• [WHAT THIS TASK INVOLVES]
Decide whether each statement below agrees with the passage on the war in Iraq, answering yes or no and quoting the exact words of the passage that settle it.
1. US airstrikes against ISIS are expected to bring about the defeat of the Islamic State.
2. The Shiite militias are trained, financed and often led by the Iranian Quds Force.
3. Nouri al-Maliki's second term as Prime Minister was opposed by the US.

• [SOURCE EXCERPT]

◇ ◇ ◇ ◇ ◇ ◇ ◇

It has been admitted that US airstrikes against ISIS cannot and will not lead to the defeat of the Islamic State. They are designed to bolster the fight on the ground by the Iraqi military, which is in a state of virtual collapse. Riven with dishonesty and fraud, the Iraqi army mirrors the chaotic and rampant corruption of the Iraqi government in post-Saddam Iraq. These circumstances have provided the perfect conditions for the brutal Shiite militias to thrive and take control of the battlefield from the Iraqi military. There are dozens, perhaps hundreds of these militias. They are trained, financed and often led by the terrorist Iranian Quds Force. They are Iranian proxies. So the US air strikes are aiding and abetting Iran in achieving its ultimate objective, which is total control of Iraq.

The current war raging across Iraq was as avoidable as it was predictable. When I was elected President of the European Parliament’s Delegation for Relations with Iraq five years ago, I warned that Nouri al-Maliki’s second term as Prime Minister, insisted upon by Iran and supported by the US, was a tragedy for the Iraqi people, for the region and for the world. As a puppet of the Iranian mullahs, he encouraged the Iranian-led Shiite militias and used them to enforce his merciless "iron fist" sectarian policy of indiscriminate bombing, shelling, arbitrary arrests, torture and mass execution of innocent Sunni civilians. Maliki utilised the claim of fighting a war against terror to secure his grip on power and the West fell for it, even although his war on terror was, in fact, a war against his predominantly Sunni political opponents. 

The sudden emergence of  the Islamic State (ISIS) became a convenient focal point enabling Maliki to accelerate his sectarian campaign against his political foes. Indeed the reason ISIS made such rapid and spectacular gains across large areas of Iraq was because they faced little or no resistance from the Sunni tribes, who often preferred the Islamic State to the brutal Iranian-led militias that had been terrorizing them for years.

◇ ◇ ◇ ◇ ◇ ◇ ◇

• [INFORMATION SHOWN]

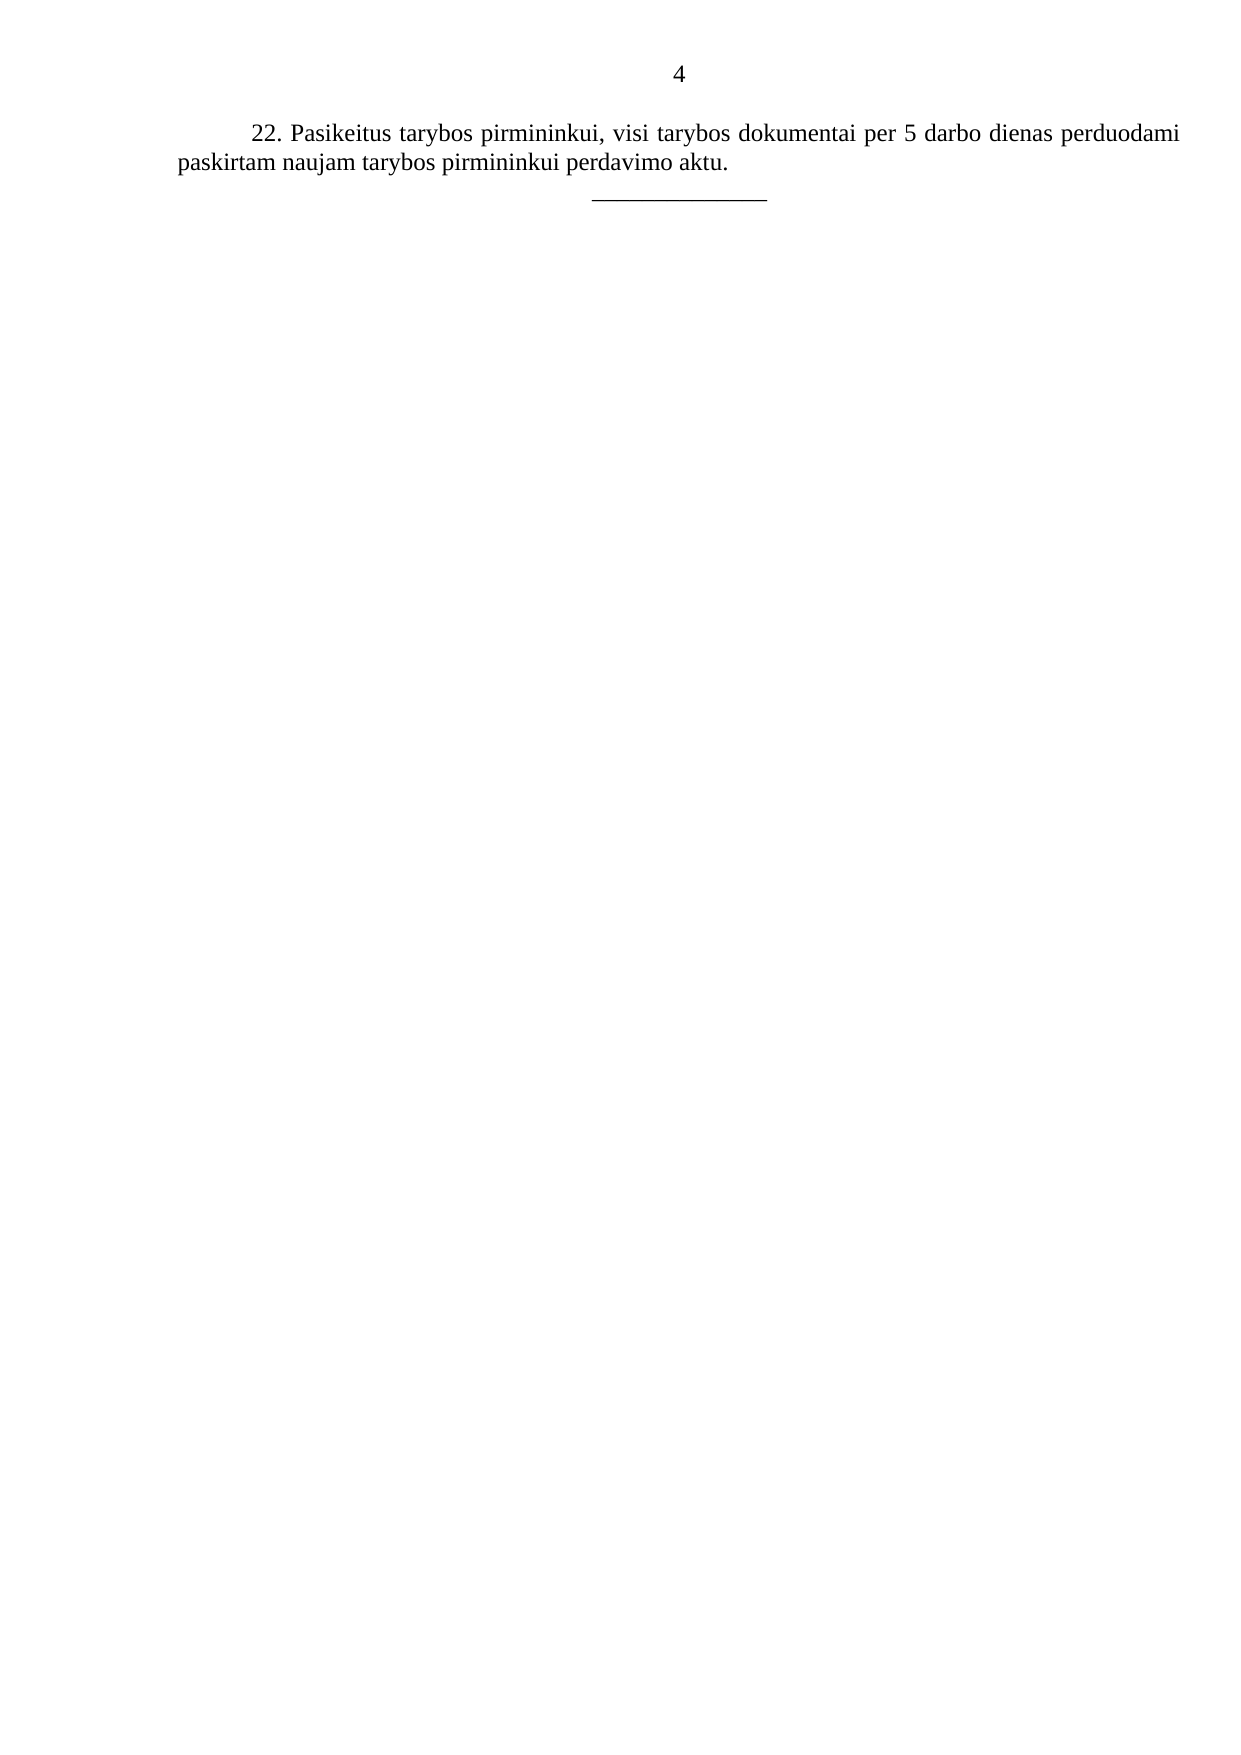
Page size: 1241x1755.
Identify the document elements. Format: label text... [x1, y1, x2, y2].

text ______________ [177, 176, 1181, 204]
text 22. Pasikeitus tarybos pirmininkui, visi tarybos dokumentai per 5 darbo dienas perduodami paskirtam naujam tarybos pirmininkui perdavimo aktu. [177, 118, 1181, 176]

◇ ◇ ◇ ◇ ◇ ◇ ◇

• [ANSWER FOR THIS EXERCISE]
1. No: "It has been admitted that US airstrikes against ISIS cannot and will not lead to the defeat of the Islamic State."
2. Yes: "They are trained, financed and often led by the terrorist Iranian Quds Force."
3. No: "Nouri al-Maliki’s second term as Prime Minister, insisted upon by Iran and supported by the US"